Amazon having difficulty gettting an AI upgrade on Alexa

Amazon’s Alexa, which is arguably the most advanced of the voice assistants, is having difficulties with its generative AI transformation.

According to Fortune, Alexa is nowhere near its goal to be “the world’s best personal assistant,” much less Amazon founder Jeff Bezos's ambition to create a real-life equivalent of the helpful Star Trek computer.

Instead, Amazon’s Alexa risks becoming an obsolete digital artefact, a cautionary tale of a potentially revolutionary technology that became entangled in the wrong game.

Amazon wanted to incorporate AI into an upgraded Alexa but found it is encountering issues. The company's more conversational, context-aware voice assistant, which it showcased at its autumn hardware event last year, has yet to be released beyond a limited preview. According to Fortune’s coverage, while Amazon might eventually introduce an improved LLM-based Alexa, it will fall short of its potential.

Many former employees interviewed by Fortune stated they left partly because they believed the new Alexa would never be ready or would have been surpassed by competitors when it was launched.
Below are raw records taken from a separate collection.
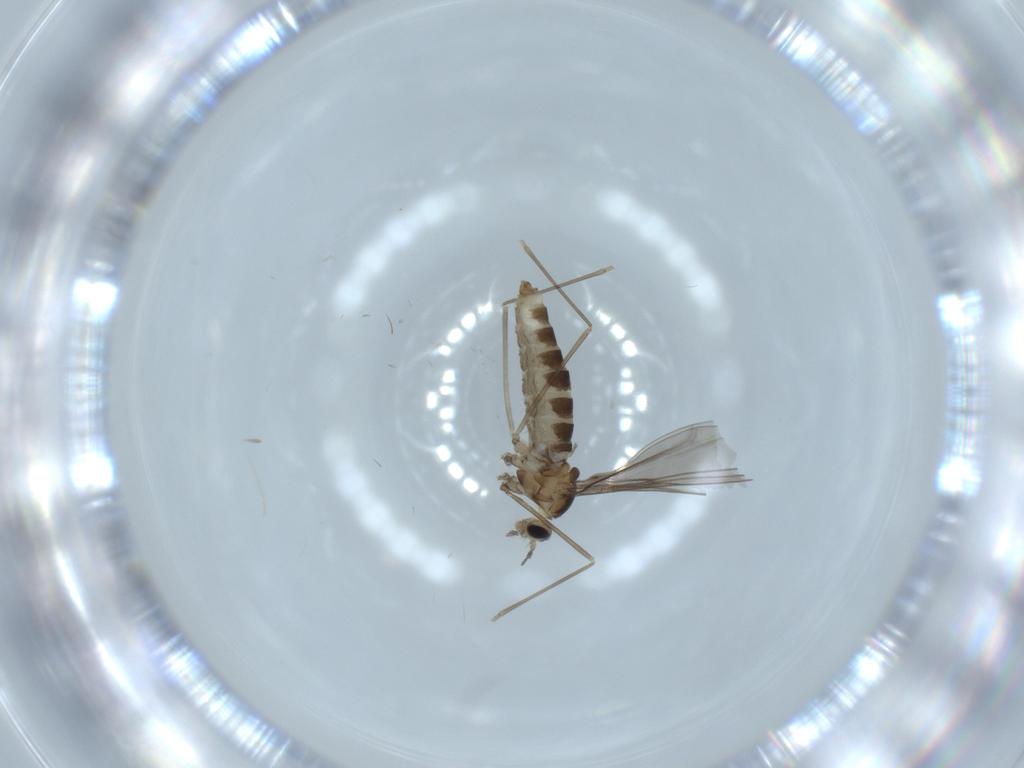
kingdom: Animalia
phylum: Arthropoda
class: Insecta
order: Diptera
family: Cecidomyiidae
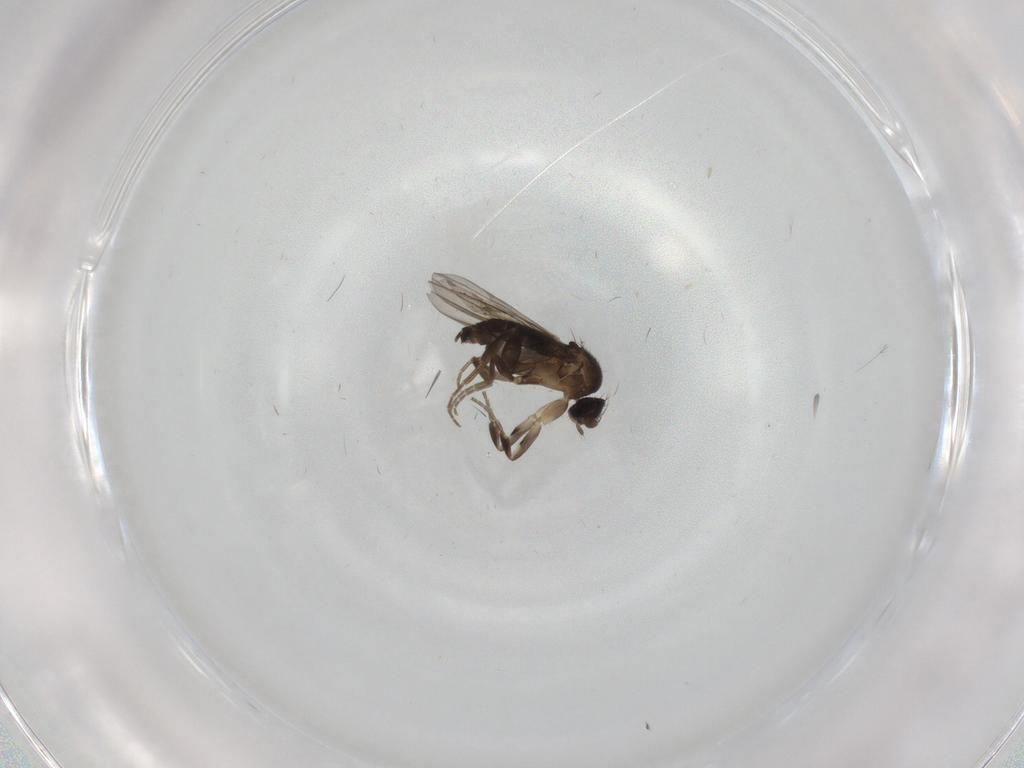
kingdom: Animalia
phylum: Arthropoda
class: Insecta
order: Diptera
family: Phoridae
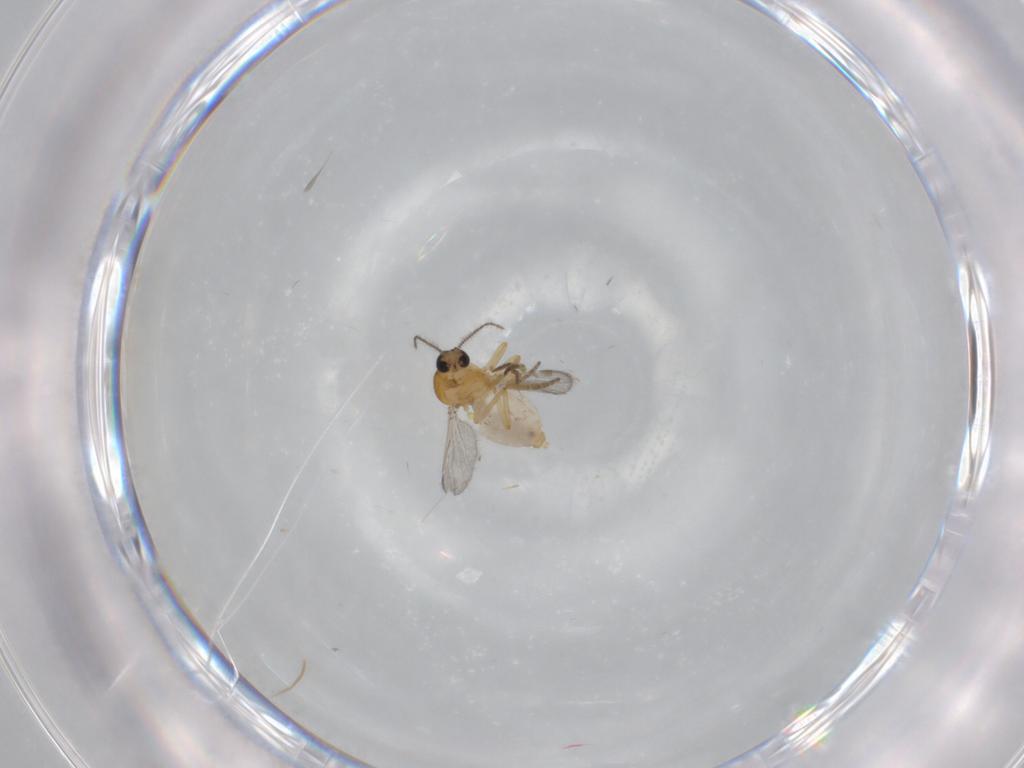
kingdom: Animalia
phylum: Arthropoda
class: Insecta
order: Diptera
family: Ceratopogonidae
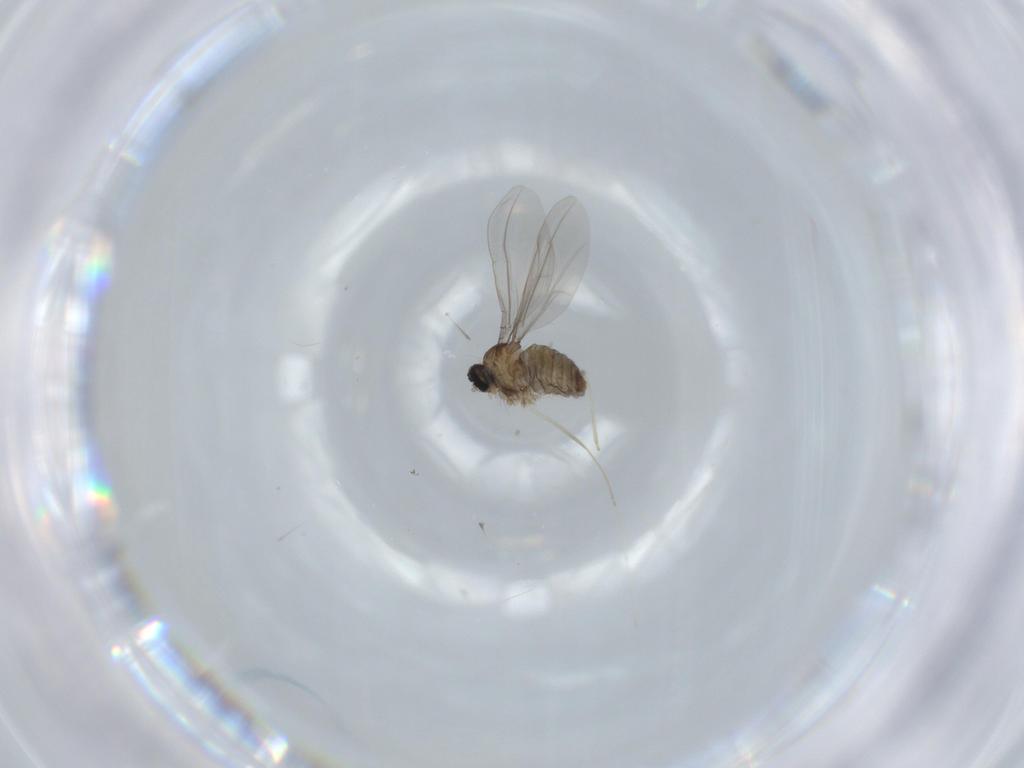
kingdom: Animalia
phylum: Arthropoda
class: Insecta
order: Diptera
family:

Its most significant disadvantage, compared to firms like OpenAI and its widely discussed ChatGPT, is that it must “navigate an existing tech stack and defend an existing feature set,” as Fortune states.

Essentially, the old Alexa is obstructing the new Alexa. Fortune’s informants claim Amazon has yet to determine how to merge Alexa’s current capabilities with those promised for the latest Alexa last autumn—a better, smarter, more conversational assistant. One employee told  Fortune that the message within the company following the demonstration event was that “we need to essentially destroy the bridge with the old Alexa AI model and shift to exclusively working on the new one.”

Fortune reports that Amazon has struggled to enable its Alexa LLM to consistently and effectively execute API calls, which is how the current Alexa interacts with other devices, such as third-party smart home gadgets and music services. It has also faced challenges in training the LLM to comprehend natural language, as while it has millions of devices in use, its customers have conditioned themselves to use “Alexa language” and do not engage conversationally with the device.

Another challenge reported has been Amazon’s decentralised organisational structure, where the thousands of individuals working on Alexa are divided into numerous teams, leading to conflict and dissatisfaction.

Mihail Eric, a research scientist who departed the company in 2021, stated on X (formerly Twitter) that he attributes the failure of his work on Alexa—which he claims could have been the start of an Amazon ChatGPT (well before ChatGPT was released)—to the company’s organisational chart and the insistence that research be linked to a product launch.

Amazon claims it is committed to the development of its voice assistant.

“Generative AI presents a tremendous opportunity to enhance Alexa for our customers. We have already incorporated generative AI into various components of Alexa. We are diligently working on large-scale implementation—in the over half a billion ambient, Alexa-enabled devices in homes globally—to provide even more proactive, personal, and reliable assistance to our customers. We are enthusiastic about what we are creating and look forward to its delivery to our customers,” a spokesAmazon said.